Along the tongue of the sneakers and the left sleeve of the shirt are a series of sign language gestures that spell out the phrase.
“Even playing in front of thousands and thousands of people, I spot her in the crowd still and she’ll say the same thing to me when she comes to games now. That was the symbolism there,” she continued. “My mom was always encouraging me to be myself, and that’s the message that I want everyone to feel. In this day and age, where everyone is trying to imitate somebody or emulate somebody, just do you.”
When she appeared in her sixth WNBA All-Star Game last month in Chicago, Diggins-Smith donned her “Desert Sky” sneakers, revealing additional phrases on both of the heel strips. The left side read “Beauty,” opposite of “Beast.”

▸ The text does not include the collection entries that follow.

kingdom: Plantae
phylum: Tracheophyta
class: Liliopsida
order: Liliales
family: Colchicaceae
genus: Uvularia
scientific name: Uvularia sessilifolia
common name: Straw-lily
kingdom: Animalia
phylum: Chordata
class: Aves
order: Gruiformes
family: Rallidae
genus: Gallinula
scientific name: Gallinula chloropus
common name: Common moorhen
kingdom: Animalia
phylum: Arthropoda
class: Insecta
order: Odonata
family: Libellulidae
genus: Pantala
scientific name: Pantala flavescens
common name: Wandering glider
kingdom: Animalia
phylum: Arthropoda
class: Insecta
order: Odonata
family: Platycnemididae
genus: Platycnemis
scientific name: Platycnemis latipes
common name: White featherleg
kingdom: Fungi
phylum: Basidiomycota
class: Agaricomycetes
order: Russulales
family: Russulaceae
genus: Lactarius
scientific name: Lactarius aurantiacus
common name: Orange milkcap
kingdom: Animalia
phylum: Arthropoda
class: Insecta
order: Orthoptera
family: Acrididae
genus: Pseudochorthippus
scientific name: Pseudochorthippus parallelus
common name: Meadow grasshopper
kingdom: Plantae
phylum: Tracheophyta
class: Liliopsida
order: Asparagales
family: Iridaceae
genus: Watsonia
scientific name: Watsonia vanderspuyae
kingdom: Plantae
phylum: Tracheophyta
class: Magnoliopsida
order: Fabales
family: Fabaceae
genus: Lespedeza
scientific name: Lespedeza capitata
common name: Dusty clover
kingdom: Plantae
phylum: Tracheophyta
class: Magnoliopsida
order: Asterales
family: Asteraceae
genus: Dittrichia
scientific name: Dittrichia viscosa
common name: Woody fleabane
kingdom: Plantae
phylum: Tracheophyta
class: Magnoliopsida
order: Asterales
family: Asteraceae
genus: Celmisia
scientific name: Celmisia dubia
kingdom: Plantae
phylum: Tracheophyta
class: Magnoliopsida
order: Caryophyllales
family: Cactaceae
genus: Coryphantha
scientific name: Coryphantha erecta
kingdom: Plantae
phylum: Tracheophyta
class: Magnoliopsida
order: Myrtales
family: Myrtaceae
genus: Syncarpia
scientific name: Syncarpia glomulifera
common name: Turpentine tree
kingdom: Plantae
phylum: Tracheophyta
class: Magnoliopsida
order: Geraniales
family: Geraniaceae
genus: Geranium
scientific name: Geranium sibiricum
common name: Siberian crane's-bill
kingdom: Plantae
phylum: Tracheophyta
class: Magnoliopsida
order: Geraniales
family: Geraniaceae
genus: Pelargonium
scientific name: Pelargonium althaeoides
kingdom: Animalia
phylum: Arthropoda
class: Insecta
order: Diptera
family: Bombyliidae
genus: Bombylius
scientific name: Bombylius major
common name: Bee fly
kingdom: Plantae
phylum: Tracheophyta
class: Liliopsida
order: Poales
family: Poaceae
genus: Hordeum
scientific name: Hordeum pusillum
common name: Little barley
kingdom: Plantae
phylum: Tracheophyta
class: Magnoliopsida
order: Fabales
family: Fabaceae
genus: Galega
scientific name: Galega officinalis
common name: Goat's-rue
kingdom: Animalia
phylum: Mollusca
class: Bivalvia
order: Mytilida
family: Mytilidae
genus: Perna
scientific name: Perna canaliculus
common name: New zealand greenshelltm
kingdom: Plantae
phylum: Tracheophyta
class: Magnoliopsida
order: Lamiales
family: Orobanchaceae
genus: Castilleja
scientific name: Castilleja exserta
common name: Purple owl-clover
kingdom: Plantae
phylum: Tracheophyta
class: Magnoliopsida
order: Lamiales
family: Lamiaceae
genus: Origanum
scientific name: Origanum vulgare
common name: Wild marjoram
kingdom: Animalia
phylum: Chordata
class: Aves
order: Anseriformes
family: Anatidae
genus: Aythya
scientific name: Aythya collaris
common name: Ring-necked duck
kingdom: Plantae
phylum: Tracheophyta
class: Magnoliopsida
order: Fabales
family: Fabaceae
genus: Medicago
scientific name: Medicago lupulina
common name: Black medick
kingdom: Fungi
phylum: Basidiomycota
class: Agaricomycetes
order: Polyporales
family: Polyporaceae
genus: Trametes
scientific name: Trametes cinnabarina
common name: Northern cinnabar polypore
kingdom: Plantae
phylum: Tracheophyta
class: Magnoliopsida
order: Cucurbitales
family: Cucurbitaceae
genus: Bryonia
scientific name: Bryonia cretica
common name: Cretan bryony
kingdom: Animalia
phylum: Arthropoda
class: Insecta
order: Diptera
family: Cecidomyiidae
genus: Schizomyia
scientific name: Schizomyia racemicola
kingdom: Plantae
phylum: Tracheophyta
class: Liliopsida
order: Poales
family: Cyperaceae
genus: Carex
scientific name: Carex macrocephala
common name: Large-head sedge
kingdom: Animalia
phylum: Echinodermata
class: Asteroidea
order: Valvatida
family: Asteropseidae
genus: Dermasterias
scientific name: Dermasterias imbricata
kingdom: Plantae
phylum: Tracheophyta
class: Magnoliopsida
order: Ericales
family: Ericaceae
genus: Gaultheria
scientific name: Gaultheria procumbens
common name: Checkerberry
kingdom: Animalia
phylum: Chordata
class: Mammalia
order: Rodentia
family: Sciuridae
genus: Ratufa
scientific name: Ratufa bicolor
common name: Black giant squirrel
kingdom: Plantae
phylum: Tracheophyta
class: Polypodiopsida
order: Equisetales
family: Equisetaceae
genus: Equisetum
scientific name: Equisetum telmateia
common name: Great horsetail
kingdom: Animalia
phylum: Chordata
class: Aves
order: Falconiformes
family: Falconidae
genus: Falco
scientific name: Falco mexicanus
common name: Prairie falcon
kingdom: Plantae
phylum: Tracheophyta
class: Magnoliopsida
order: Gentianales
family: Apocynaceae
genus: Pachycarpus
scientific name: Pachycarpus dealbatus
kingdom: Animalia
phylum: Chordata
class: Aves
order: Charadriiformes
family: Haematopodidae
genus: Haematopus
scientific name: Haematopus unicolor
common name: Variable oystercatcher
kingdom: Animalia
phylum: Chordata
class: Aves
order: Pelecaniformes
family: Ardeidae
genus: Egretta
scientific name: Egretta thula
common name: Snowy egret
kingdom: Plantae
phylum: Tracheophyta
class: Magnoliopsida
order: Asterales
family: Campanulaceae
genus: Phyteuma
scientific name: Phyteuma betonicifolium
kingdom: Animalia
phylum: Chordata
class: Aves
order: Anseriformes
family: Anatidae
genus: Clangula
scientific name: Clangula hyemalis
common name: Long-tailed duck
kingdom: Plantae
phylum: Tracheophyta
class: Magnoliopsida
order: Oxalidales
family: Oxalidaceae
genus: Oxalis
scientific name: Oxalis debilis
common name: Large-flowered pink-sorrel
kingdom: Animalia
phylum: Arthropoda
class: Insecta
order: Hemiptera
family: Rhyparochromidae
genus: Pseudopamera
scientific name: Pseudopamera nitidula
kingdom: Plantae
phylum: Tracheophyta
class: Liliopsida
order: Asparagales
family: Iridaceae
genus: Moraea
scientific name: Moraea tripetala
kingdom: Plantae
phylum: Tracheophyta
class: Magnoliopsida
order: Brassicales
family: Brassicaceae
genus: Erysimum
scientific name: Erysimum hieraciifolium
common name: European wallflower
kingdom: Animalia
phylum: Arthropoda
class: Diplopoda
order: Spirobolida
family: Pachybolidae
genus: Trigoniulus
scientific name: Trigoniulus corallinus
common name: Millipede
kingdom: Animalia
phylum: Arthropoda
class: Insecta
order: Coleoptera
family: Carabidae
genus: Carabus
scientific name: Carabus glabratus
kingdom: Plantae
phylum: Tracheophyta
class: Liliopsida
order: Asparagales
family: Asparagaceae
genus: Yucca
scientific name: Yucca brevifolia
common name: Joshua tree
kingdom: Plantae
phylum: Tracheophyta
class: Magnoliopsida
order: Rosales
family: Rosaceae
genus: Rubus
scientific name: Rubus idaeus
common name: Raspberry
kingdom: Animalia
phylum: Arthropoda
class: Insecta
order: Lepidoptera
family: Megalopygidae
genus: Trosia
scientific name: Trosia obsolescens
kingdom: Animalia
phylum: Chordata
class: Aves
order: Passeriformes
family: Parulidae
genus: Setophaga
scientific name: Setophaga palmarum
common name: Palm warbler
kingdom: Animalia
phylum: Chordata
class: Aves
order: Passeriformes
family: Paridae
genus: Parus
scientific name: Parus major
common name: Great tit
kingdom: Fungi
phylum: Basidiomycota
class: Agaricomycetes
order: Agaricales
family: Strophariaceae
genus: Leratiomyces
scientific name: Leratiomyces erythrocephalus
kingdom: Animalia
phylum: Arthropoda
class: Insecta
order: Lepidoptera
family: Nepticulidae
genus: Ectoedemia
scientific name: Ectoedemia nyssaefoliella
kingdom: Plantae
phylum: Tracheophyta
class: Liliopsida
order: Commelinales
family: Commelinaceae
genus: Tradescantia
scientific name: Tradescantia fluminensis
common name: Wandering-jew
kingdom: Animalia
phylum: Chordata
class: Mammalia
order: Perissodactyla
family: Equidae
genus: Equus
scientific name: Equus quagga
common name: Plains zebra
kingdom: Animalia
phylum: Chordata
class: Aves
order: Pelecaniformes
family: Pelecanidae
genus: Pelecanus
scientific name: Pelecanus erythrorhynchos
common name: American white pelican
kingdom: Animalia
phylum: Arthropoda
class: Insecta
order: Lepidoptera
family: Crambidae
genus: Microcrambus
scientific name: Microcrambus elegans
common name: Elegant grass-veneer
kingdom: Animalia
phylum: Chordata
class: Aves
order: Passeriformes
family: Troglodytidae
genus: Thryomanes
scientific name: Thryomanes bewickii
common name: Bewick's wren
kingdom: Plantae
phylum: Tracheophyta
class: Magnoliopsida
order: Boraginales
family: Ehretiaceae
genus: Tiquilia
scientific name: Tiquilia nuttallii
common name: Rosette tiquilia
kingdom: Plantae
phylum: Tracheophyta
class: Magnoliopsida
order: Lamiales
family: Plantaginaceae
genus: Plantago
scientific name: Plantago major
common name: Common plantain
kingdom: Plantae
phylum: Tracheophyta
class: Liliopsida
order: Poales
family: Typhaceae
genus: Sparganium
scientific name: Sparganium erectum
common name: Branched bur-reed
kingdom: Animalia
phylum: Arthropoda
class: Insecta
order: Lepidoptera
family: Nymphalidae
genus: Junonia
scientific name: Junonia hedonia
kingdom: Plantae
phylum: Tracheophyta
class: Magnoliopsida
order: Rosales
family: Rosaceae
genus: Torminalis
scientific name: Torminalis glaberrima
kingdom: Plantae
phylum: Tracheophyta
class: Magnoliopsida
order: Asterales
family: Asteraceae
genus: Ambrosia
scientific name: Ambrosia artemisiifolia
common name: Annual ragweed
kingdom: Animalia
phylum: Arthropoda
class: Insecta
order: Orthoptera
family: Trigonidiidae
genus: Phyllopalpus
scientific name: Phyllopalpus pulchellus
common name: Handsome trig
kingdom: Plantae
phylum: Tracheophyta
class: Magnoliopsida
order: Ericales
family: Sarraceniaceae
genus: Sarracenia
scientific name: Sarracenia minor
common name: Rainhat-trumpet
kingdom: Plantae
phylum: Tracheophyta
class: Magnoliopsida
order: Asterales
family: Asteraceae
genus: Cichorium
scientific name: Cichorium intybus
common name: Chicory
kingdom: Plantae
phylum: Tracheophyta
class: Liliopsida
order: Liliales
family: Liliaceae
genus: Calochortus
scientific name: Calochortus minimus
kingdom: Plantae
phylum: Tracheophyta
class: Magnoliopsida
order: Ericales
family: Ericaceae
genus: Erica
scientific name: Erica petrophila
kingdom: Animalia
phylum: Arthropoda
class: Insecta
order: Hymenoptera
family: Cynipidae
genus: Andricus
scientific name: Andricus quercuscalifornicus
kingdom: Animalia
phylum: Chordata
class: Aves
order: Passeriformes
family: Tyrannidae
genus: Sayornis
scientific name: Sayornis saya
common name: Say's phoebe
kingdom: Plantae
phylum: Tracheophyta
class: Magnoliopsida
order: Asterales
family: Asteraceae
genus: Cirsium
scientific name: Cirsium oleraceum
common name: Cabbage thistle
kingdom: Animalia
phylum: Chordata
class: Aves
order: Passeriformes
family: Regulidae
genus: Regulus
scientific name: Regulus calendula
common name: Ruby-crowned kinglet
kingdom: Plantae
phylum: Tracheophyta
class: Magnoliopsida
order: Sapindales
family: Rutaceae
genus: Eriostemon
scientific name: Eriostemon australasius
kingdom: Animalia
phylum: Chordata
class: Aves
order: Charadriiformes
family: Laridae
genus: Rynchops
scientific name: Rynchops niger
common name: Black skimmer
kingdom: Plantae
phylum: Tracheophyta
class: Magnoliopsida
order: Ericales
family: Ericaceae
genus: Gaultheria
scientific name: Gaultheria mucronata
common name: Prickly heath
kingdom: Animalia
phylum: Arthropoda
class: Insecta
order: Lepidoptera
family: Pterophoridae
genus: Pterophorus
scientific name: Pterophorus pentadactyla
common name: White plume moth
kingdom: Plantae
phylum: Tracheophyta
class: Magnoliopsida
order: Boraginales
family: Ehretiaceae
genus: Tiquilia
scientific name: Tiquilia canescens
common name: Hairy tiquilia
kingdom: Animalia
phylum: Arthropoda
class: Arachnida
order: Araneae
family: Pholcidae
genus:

“It’s really about that duality,” she said. “When you see me off the court or outside of this element, I’m different. When I’m in that fight-or-flight moment and the competitive juices are turned on, it’s like I never know what I’m going to do the next minute.”
Since Diggins-Smith signed on in 2017, the Puma Hoops’ women’s lineup has added Brenna Stewart, former No. 1 WNBA pick Jackie Young, sharpshooter Katie Lou Samuelson and more recently in May, No. 2 pick NaLyssa Smith.
Diggins-Smith, Stewart and Young appeared in this year’s All-Star Game.
“We were very well represented there for our brand, considering that’s 60% of our [Puma] roster,” she joked.
With the debut of Stewart’s “Stewie 1” signature shoe — the first WNBA signature shoe in a decade — and Diggins-Smith’s upcoming “Desert Sky” collection, Puma plans to continue highlighting its five WNBA headliners.
“That’s dope that the brand just continues to set the bar for brands with what we do,” said Diggins-Smith. “Showing that they’re investing in their athletes, it’s going beyond the court and growing the game.”